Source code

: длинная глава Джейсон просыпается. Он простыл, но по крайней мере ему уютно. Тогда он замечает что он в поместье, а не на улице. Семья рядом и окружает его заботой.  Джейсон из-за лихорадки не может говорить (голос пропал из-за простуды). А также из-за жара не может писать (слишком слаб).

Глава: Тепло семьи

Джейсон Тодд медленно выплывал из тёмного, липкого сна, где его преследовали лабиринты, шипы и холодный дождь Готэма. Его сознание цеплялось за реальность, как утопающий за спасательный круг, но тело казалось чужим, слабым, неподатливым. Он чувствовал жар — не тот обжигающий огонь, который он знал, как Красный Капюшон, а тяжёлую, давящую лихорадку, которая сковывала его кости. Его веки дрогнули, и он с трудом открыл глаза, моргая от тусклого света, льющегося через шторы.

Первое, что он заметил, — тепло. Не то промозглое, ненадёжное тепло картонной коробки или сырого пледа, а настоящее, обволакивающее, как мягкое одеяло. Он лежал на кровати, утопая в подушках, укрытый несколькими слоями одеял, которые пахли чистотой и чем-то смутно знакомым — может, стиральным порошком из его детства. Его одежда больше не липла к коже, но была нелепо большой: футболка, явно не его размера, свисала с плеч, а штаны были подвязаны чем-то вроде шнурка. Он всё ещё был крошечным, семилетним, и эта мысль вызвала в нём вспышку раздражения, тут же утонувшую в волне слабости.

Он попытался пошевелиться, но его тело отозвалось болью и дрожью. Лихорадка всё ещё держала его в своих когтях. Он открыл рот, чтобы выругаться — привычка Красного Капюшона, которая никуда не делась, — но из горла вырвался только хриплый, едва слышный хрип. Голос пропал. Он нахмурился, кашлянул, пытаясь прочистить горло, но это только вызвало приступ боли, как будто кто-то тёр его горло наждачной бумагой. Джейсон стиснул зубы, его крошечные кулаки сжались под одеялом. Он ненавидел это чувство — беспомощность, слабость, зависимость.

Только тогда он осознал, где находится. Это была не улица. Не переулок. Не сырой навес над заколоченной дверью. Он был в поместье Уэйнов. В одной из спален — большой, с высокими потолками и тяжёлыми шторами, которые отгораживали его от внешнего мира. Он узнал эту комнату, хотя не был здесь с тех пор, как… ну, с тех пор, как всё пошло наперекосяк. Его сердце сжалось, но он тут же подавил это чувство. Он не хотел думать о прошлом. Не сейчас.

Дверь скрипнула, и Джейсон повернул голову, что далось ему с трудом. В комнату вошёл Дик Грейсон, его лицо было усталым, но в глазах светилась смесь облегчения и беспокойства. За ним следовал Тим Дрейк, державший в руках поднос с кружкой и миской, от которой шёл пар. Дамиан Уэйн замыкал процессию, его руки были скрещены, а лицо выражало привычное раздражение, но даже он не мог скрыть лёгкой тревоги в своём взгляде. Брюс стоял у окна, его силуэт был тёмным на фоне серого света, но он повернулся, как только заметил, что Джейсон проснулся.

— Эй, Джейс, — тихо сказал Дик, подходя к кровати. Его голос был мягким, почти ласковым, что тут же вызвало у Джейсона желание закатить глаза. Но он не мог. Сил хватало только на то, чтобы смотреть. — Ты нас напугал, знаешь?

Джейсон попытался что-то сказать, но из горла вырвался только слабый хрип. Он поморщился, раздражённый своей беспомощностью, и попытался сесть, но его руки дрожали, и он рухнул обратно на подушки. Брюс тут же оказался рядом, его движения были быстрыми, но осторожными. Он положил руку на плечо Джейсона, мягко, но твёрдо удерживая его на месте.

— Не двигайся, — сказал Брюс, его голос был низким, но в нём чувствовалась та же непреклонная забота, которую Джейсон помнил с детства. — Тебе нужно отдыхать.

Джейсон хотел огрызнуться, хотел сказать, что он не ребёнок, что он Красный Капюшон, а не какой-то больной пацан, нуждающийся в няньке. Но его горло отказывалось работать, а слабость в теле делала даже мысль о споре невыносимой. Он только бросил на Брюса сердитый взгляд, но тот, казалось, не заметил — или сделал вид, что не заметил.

....

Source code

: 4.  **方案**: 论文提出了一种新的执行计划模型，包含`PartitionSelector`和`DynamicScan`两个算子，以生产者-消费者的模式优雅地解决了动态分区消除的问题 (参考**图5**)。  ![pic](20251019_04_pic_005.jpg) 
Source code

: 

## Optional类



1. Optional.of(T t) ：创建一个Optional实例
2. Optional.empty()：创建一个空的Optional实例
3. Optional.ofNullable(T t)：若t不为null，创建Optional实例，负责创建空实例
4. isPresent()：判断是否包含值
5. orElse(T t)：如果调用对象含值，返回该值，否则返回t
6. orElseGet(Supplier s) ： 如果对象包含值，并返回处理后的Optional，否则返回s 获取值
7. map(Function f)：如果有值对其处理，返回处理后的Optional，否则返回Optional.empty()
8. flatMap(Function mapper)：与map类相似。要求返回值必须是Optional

....

* TASK OBJECTIVE
I need every line of the material that includes "empty", so please copy them out.

* WRITTEN SOLUTION
2. Optional.empty()：创建一个空的Optional实例
7. map(Function f)：如果有值对其处理，返回处理后的Optional，否则返回Optional.empty()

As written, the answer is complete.